📄
Abstract - Foundation Models to Unlock Real-World Evidence from Nationwide Medical Claims
Evidence derived from large-scale real-world data (RWD) is increasingly informing regulatory evaluation and healthcare decision-making. Administrative claims provide population-scale, longitudinal records of healthcare utilization, expenditure, and detailed coding of diagnoses, procedures, and medications, yet their potential as a substrate for healthcare foundation models remains largely unexplored. Here we present ReClaim, a generative transformer trained from scratch on 43.8 billion medical events from more than 200 million enrollees in the MarketScan claims data spanning 2008-2022. ReClaim models longitudinal trajectories across diagnoses, procedures, medications, and expenditure, and was scaled to 140 million, 700 million, and 1.7 billion parameters.

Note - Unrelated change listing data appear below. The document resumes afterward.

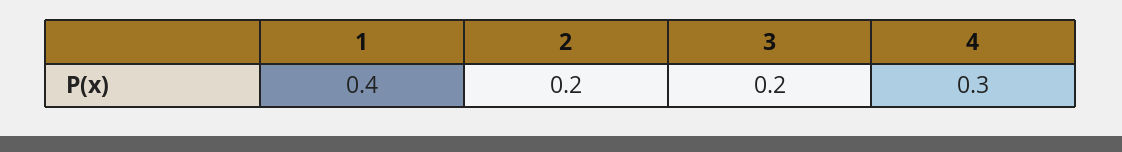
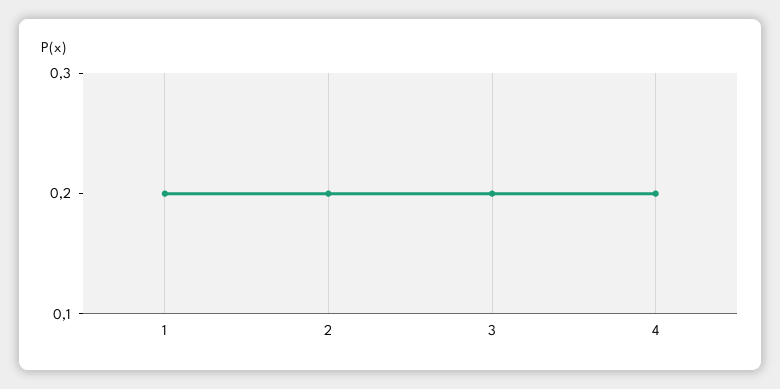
1: 0.4 -> 0.2
4: 0.3 -> 0.2

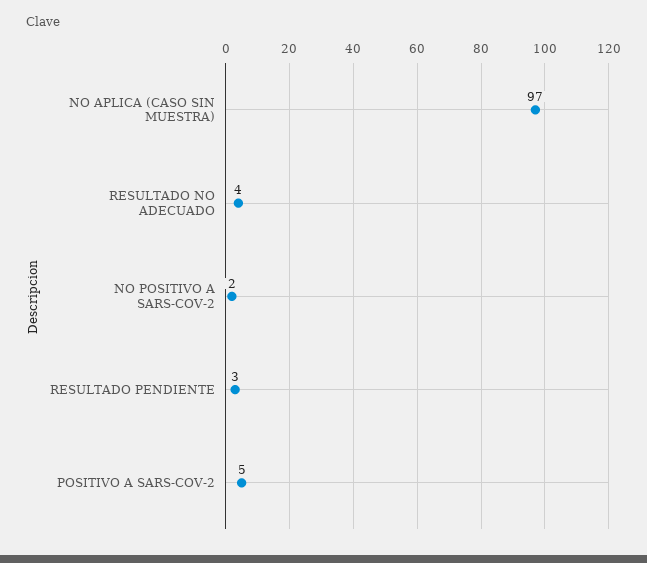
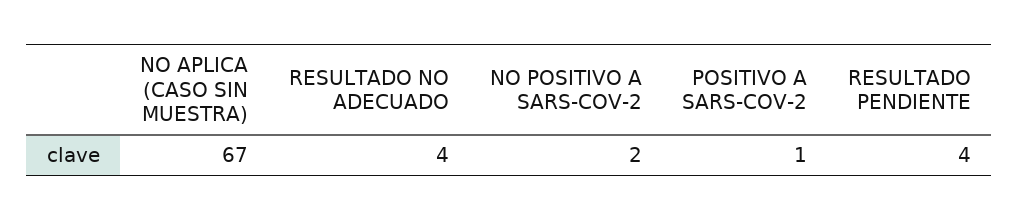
NO APLICA (CASO SIN MUESTRA): 97 -> 67
RESULTADO PENDIENTE: 3 -> 4
POSITIVO A SARS-COV-2: 5 -> 1

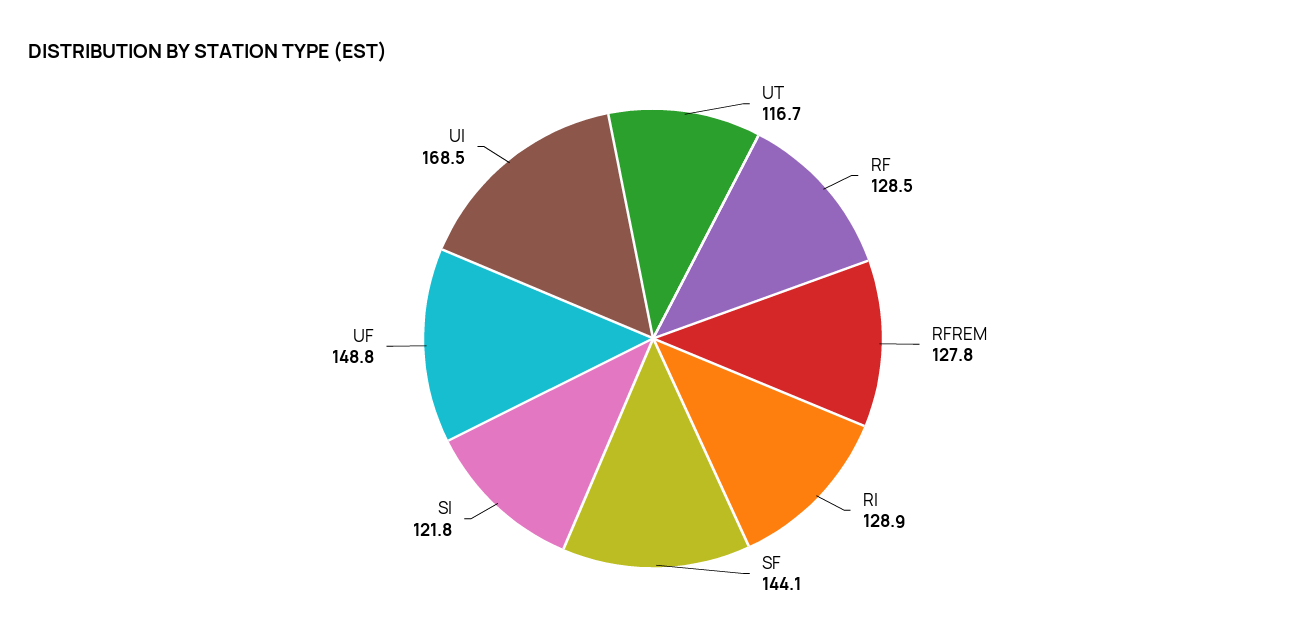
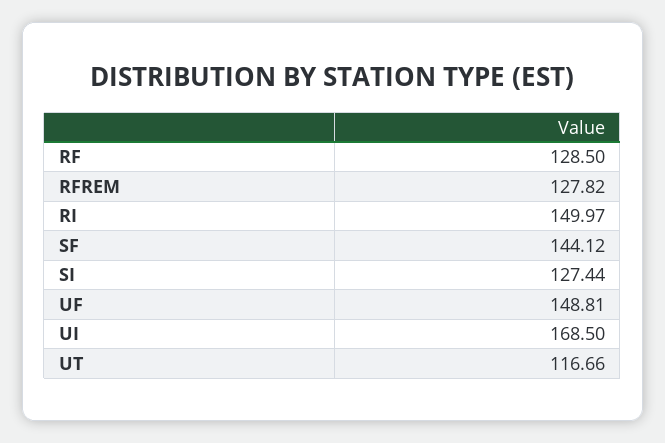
RI: 128.9 -> 149.97
SI: 121.8 -> 127.44

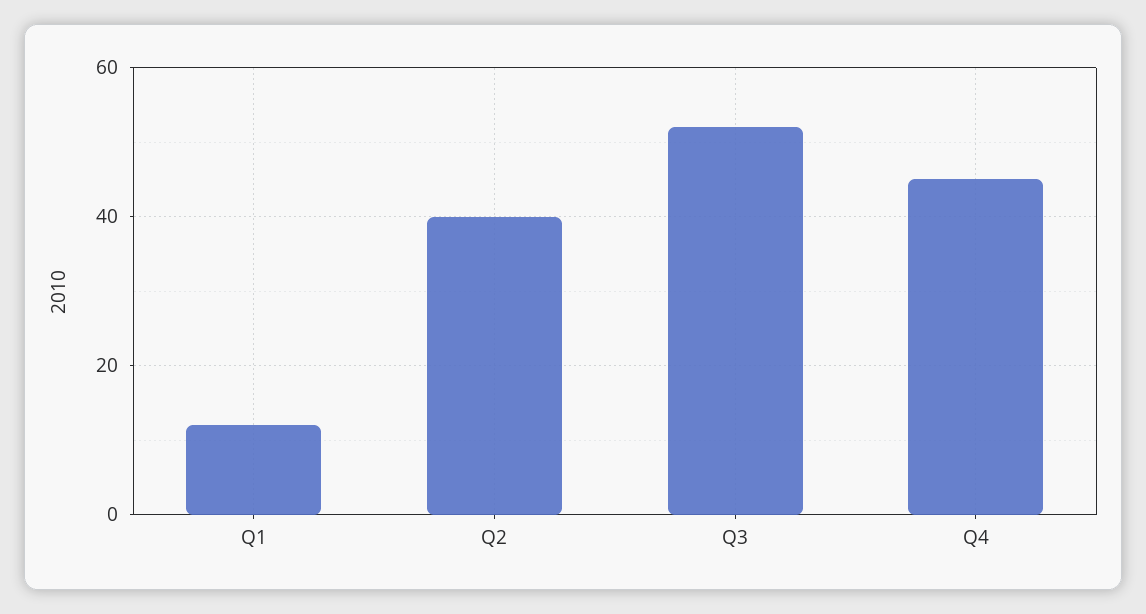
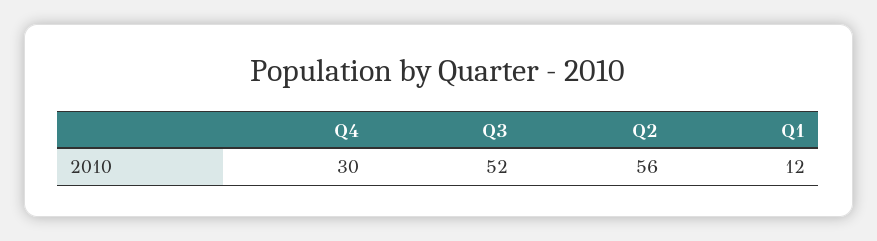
Q2: 40 -> 56
Q4: 45 -> 30

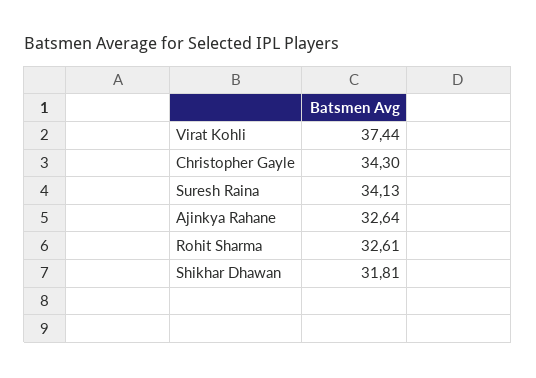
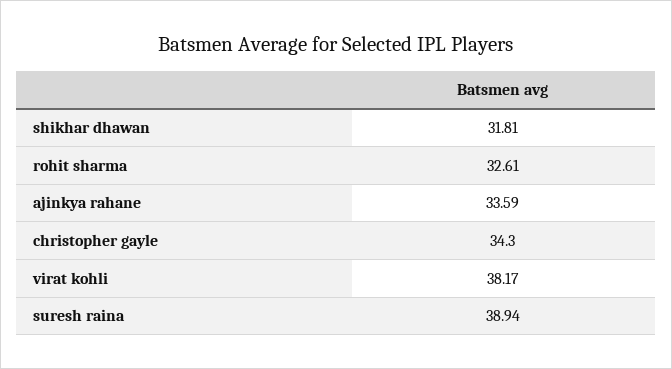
Virat Kohli: 37.44 -> 38.17
Suresh Raina: 34.13 -> 38.94
Ajinkya Rahane: 32.64 -> 33.59

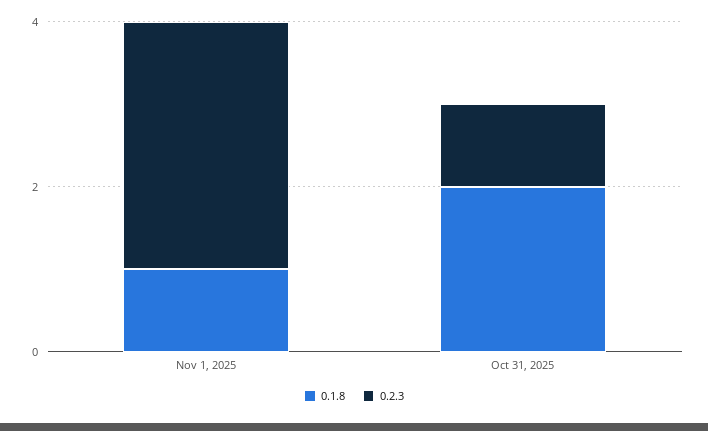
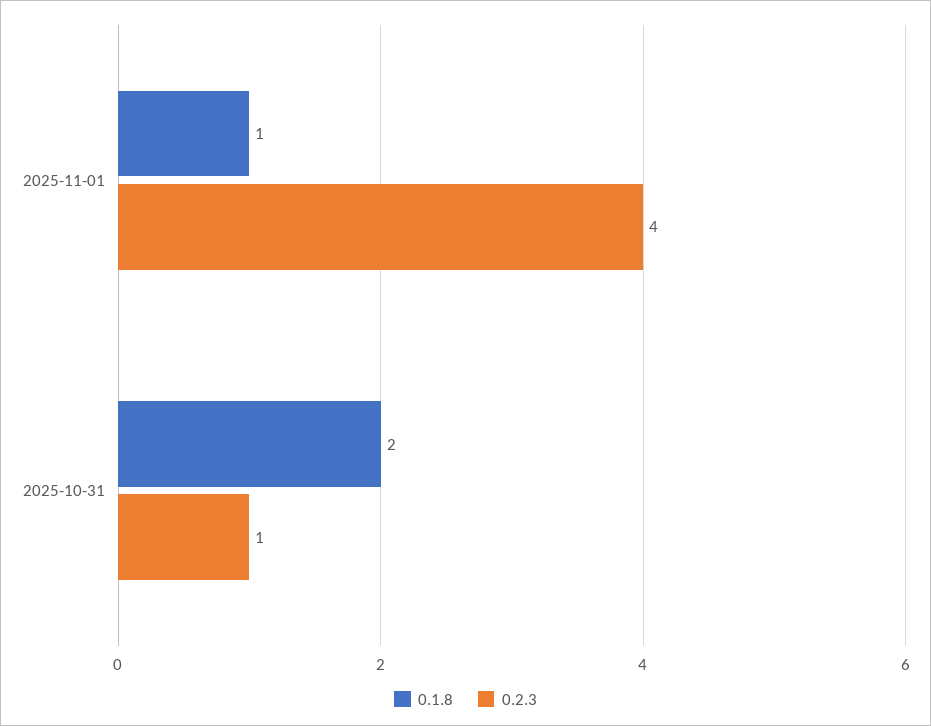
0.2.3, Nov 1, 2025: 3 -> 4

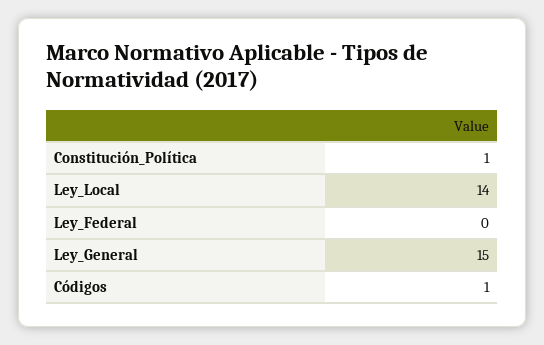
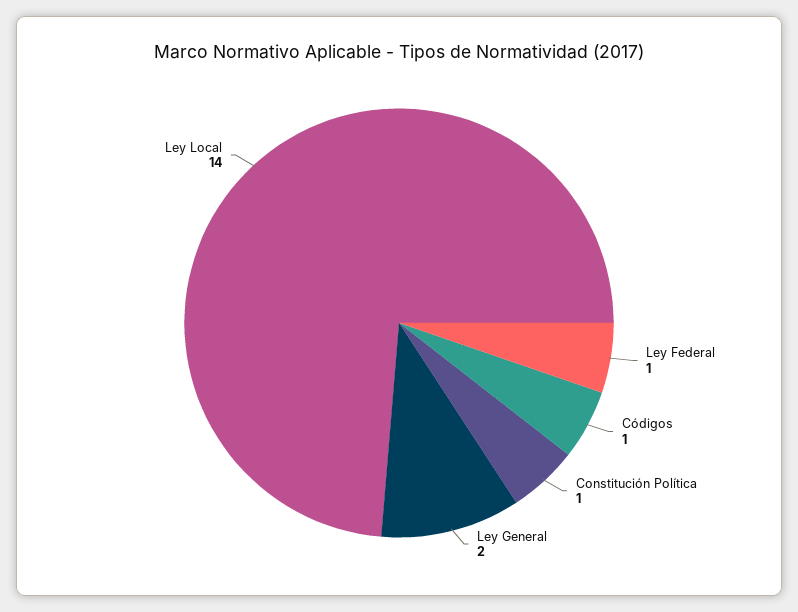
Ley_Federal: 0 -> 1
Ley_General: 15 -> 2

Across over 1,000 disease-onset prediction tasks, ReClaim achieved a mean AUC of 75.6%, substantially outperforming disease-specific LightGBM (66.3%) and the transformer-based Delphi model (69.4%), with the largest gains for rare diseases. These advantages held across retrospective and prospective evaluations and in external validation on two independent datasets. Performance improved monotonically with scale, and post-training added 13.8 percentage points over pre-training alone. Beyond disease prediction, ReClaim captured financial outcomes and improved real-world evidence (RWE) analyses: for healthcare expenditure forecasting it increased explained variance from 0.28 to 0.37 relative to LightGBM, and in a target trial emulation it reduced systematic bias by 72% on average relative to Delphi. Together, these results establish administrative claims as a scalable substrate for healthcare foundation models and show that learned representations generalize across time periods and data sources, supporting disease surveillance, expenditure forecasting, and RWE generation.
从全国医保索赔数据中解锁真实世界证据的基座模型 /
Foundation Models to Unlock Real-World Evidence from Nationwide Medical Claims
1️⃣ 一句话总结
本文提出了一个名为ReClaim的医疗基座模型,它基于超过2亿人长达14年的医保索赔数据(含诊断、用药、费用等)进行训练,在预测上千种疾病(尤其罕见病)的发病风险、分析医疗支出和模拟临床试验等方面,显著优于传统机器学习方法,证明了医保索赔数据可用于构建强大的医疗AI模型。